# Bumpy Canter!



## equinehugger3 (Aug 14, 2011)

Today I just rode my new lease mare for the first time at a canter, and man was she bumpy! I'm usually pretty good at sitting back in the seat and not jostling (I ride Western), so it's actually something I could do for a long time.  I think I may be out of practice, actually. Do any of you have any suggestions on what I can do to make my ride smoother? Thanks!


----------



## michickenwrangler (Aug 14, 2011)

Some horses just have a horrible canter. There was an Appaloosa mare I used to take lessons on who had a horrible canter, I used to dread riding her, not because she was mean or difficult or anything--just her canter was sssoooo rough.

That being said, if a horse can use their hind end more and stride out some, I've found that it's more comfortable than if they're just *barely* cantering along with their weight dumped on their front end. Your position may be off too, so a few lessons would help with both things. Also, Your horse may not be "on the bit" and if he's cantering around with his head in the air and his back hollow, it will make it quite uncomfortable for both you and him,

My Arab/Saddlebred mare has a rough canter in the arena, but when I canter her out in the fields or on the trail she is smoother because she strides out more and reaches down into the bridle.


----------



## equinehugger3 (Aug 14, 2011)

michickenwrangler said:
			
		

> Some horses just have a horrible canter.
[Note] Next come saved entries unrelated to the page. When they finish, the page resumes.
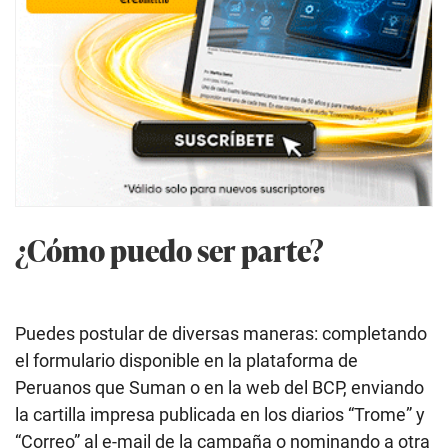
¿Cómo puedo ser parte?
Puedes postular de diversas maneras: completando
el formulario disponible en la plataforma de
Peruanos que Suman o en la web del BCP, enviando
la cartilla impresa publicada en los diarios “Trome” y
“Correo” al e-mail de la campaña o nominando a otra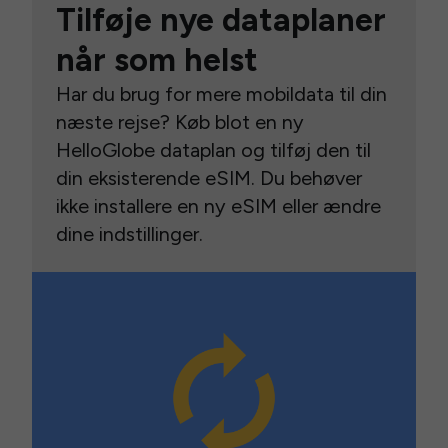
Tilføje nye dataplaner
når som helst
Har du brug for mere mobildata til din
næste rejse? Køb blot en ny
HelloGlobe dataplan og tilføj den til
din eksisterende eSIM. Du behøver
ikke installere en ny eSIM eller ændre
dine indstillinger.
There was an Appaloosa mare I used to take lessons on who had a horrible canter, I used to dread riding her, not because she was mean or difficult or anything--just her canter was sssoooo rough.
> 
> That being said, if a horse can use their hind end more and stride out some, I've found that it's more comfortable than if they're just *barely* cantering along with their weight dumped on their front end. Your position may be off too, so a few lessons would help with both things. Also, Your horse may not be "on the bit" and if he's cantering around with his head in the air and his back hollow, it will make it quite uncomfortable for both you and him,
> 
> My Arab/Saddlebred mare has a rough canter in the arena, but when I canter her out in the fields or on the trail she is smoother because she strides out more and reaches down into the bridle.
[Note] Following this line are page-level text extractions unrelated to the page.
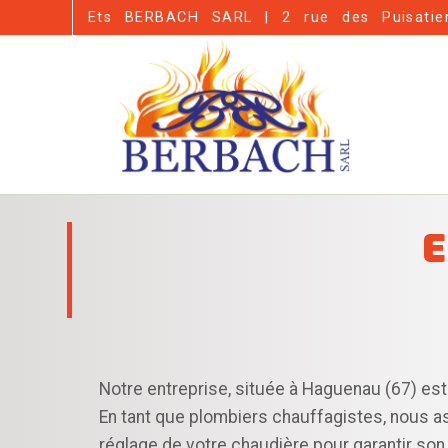
Panneau de gestion des cookies
Ets BERBACH SARL | 2 rue des Puisatie
E
Notre entreprise, située à Haguenau (67) est 
En tant que plombiers chauffagistes, nous a
réglage de votre chaudière pour garantir so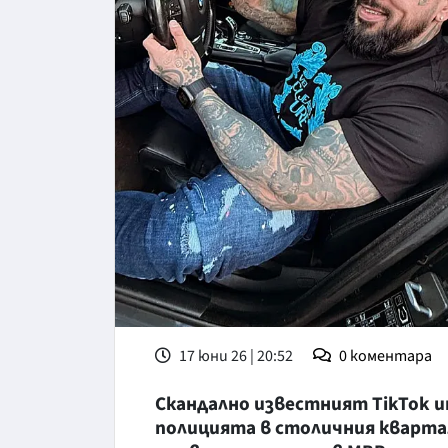
17 юни 26 | 20:52
0
коментара
Скандално известният TikTok и
полицията в столичния квартал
Yeah, now that I think about it, her head was flying all over the place. I'm actually starting lessons again this fall, taking English, but hopefully I can straighten it out by then. I also just remembered an article in HI or some other magazine about keeping your horse on the bit, so I'll definitely read that.  Thank you so much!


----------



## DuckyGurl (Aug 14, 2011)

And it could do with positioning as well. I rode an Arab that I thought had an awful canter. Once I figured out to use my feet as "anchors", it got a ton better. Good Luck!


----------



## equinehugger3 (Aug 14, 2011)

DuckyGurl said:
			
		

> And it could do with positioning as well. I rode an Arab that I thought had an awful canter. Once I figured out to use my feet as "anchors", it got a ton better. Good Luck!


Thank you!  I'd just been reading some of my horse magazines (Looking for ways to school/train for gymkhana). All of that info was flashing through my as I could, mind as I bounced around in the saddle, so I watched my feet as best as I could, but I probably had a problem.  I'm really excited to get back to doing lessons so I have a bit of structure, and a lot of tips.  Thank you!  Bumpy canters like this aren't the most fun thing to do on a horse. :/


----------